WORK TASK.
Put every line of the listing below into a JSON list, one string per line, with blank lines left out.

(Data listing)
================

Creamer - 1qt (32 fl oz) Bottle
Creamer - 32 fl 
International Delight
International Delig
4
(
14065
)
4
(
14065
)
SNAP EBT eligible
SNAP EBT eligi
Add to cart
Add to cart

================

TASK SOLUTION.
[
  "Creamer - 1qt (32 fl oz) Bottle",
  "Creamer - 32 fl ",
  "International Delight",
  "International Delig",
  "4",
  "(",
  "14065",
  ")",
  "4",
  "(",
  "14065",
  ")",
  "SNAP EBT eligible",
  "SNAP EBT eligi",
  "Add to cart",
  "Add to cart"
]